*** Opening Working data ***
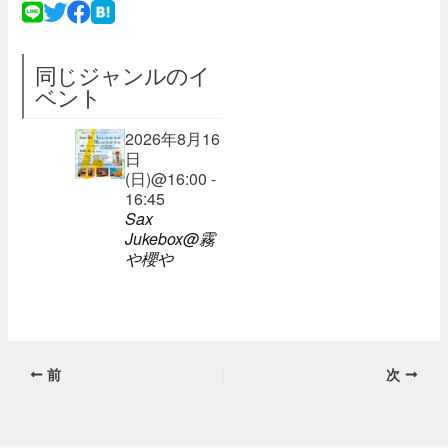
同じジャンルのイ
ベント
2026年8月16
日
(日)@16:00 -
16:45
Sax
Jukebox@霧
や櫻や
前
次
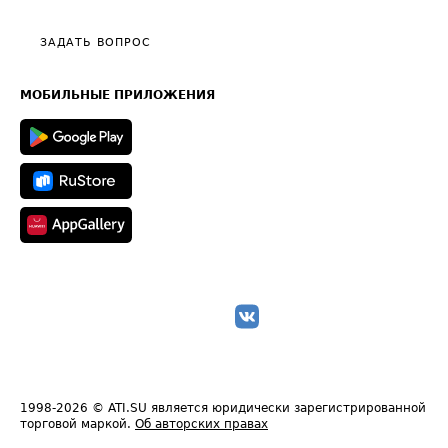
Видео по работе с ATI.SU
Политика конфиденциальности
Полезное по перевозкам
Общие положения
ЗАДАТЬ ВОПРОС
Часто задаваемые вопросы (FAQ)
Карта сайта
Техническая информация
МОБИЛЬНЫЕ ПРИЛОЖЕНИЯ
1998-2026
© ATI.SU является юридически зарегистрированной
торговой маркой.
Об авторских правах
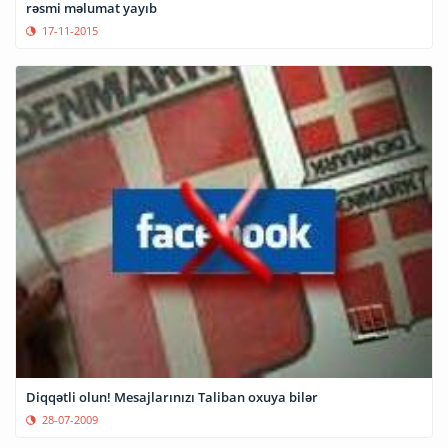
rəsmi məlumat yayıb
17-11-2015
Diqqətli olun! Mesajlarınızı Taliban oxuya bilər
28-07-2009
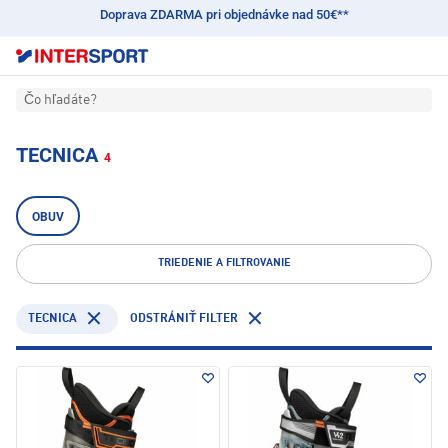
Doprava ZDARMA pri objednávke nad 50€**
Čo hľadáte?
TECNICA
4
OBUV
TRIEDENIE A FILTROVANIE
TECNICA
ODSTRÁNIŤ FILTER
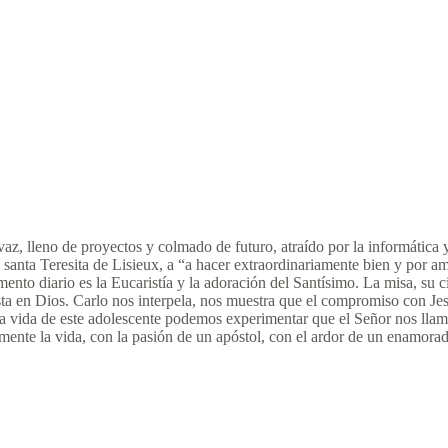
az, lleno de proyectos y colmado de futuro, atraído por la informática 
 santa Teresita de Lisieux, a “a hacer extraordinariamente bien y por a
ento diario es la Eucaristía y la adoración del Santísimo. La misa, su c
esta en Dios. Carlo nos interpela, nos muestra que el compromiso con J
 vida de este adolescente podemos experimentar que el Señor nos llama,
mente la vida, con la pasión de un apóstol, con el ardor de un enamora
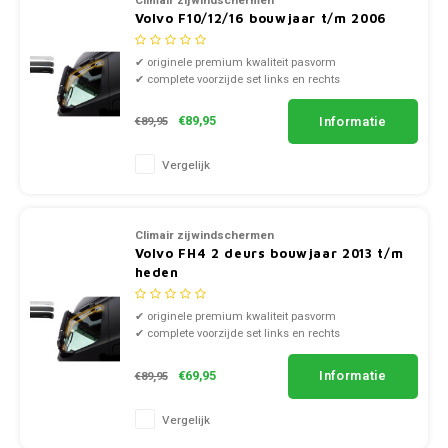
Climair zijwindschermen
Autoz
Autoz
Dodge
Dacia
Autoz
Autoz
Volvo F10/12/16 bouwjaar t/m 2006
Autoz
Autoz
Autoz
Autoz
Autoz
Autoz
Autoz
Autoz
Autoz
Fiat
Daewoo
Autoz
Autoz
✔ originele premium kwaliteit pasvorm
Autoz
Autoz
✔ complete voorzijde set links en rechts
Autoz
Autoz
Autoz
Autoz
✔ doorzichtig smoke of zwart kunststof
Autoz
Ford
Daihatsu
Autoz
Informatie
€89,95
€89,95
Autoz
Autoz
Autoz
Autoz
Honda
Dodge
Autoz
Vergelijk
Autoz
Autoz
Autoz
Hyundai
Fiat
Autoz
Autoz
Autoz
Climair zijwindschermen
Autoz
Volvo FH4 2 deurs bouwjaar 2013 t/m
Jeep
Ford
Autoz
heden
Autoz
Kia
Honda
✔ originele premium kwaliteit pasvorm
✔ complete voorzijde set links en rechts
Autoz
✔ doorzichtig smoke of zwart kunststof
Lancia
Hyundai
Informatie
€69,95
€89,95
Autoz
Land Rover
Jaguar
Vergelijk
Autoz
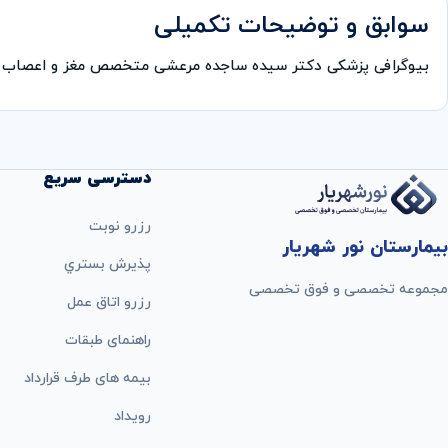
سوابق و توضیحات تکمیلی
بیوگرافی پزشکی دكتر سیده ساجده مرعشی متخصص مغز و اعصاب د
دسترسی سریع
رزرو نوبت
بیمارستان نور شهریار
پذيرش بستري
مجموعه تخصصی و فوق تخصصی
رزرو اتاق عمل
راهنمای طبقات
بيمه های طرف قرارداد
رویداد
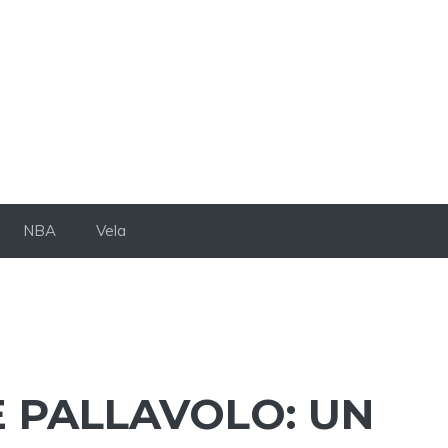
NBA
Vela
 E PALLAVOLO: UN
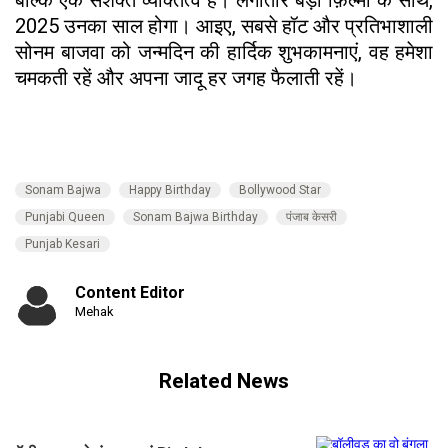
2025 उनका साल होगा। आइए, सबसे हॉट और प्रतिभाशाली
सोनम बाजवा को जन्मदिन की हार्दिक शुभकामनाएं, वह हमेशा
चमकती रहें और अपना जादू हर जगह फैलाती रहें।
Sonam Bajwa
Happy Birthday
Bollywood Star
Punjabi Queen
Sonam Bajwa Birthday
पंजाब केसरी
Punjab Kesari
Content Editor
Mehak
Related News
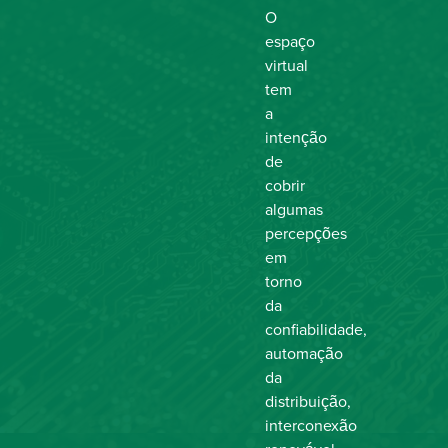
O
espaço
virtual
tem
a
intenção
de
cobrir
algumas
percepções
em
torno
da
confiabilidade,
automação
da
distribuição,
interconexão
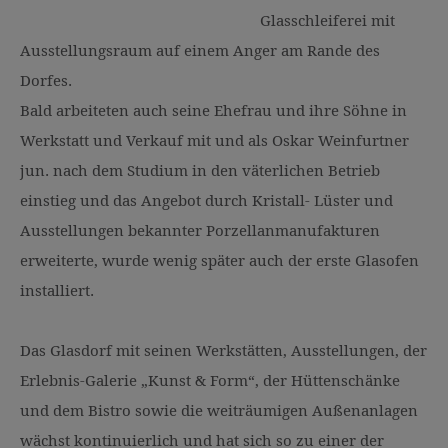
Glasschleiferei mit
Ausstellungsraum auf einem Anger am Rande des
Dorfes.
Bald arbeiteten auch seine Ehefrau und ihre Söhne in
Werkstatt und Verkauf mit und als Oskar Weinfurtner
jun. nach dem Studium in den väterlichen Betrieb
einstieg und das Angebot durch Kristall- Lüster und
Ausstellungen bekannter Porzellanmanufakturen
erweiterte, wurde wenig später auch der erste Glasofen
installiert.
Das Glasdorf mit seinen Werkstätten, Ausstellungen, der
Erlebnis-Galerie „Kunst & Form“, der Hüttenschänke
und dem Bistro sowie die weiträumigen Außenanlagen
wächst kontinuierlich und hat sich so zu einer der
*** Closing Working data ***
What to do
Keep to the lines above from the line with "торговой маркой." to the line with "پذيرش بستري", and set down exactly those, inclusive, with nothing else and every picture left out.

Task result
торговой маркой.
Об авторских правах
rəsmi məlumat yayıb
17-11-2015
Diqqətli olun! Mesajlarınızı Taliban oxuya bilər
28-07-2009
Doprava ZDARMA pri objednávke nad 50€**
Čo hľadáte?
TECNICA
4
OBUV
TRIEDENIE A FILTROVANIE
TECNICA
ODSTRÁNIŤ FILTER
az, lleno de proyectos y colmado de futuro, atraído por la informática 
 santa Teresita de Lisieux, a “a hacer extraordinariamente bien y por a
ento diario es la Eucaristía y la adoración del Santísimo. La misa, su c
esta en Dios. Carlo nos interpela, nos muestra que el compromiso con J
 vida de este adolescente podemos experimentar que el Señor nos llama,
mente la vida, con la pasión de un apóstol, con el ardor de un enamora
Climair zijwindschermen
Autoz
Autoz
Dodge
Dacia
Autoz
Autoz
Volvo F10/12/16 bouwjaar t/m 2006
Autoz
Autoz
Autoz
Autoz
Autoz
Autoz
Autoz
Autoz
Autoz
Fiat
Daewoo
Autoz
Autoz
✔ originele premium kwaliteit pasvorm
Autoz
Autoz
✔ complete voorzijde set links en rechts
Autoz
Autoz
Autoz
Autoz
✔ doorzichtig smoke of zwart kunststof
Autoz
Ford
Daihatsu
Autoz
Informatie
€89,95
€89,95
Autoz
Autoz
Autoz
Autoz
Honda
Dodge
Autoz
Vergelijk
Autoz
Autoz
Autoz
Hyundai
Fiat
Autoz
Autoz
Autoz
Climair zijwindschermen
Autoz
Volvo FH4 2 deurs bouwjaar 2013 t/m
Jeep
Ford
Autoz
heden
Autoz
Kia
Honda
✔ originele premium kwaliteit pasvorm
✔ complete voorzijde set links en rechts
Autoz
✔ doorzichtig smoke of zwart kunststof
Lancia
Hyundai
Informatie
€69,95
€89,95
Autoz
Land Rover
Jaguar
Vergelijk
Autoz
سوابق و توضیحات تکمیلی
بیوگرافی پزشکی دكتر سیده ساجده مرعشی متخصص مغز و اعصاب د
دسترسی سریع
رزرو نوبت
بیمارستان نور شهریار
پذيرش بستري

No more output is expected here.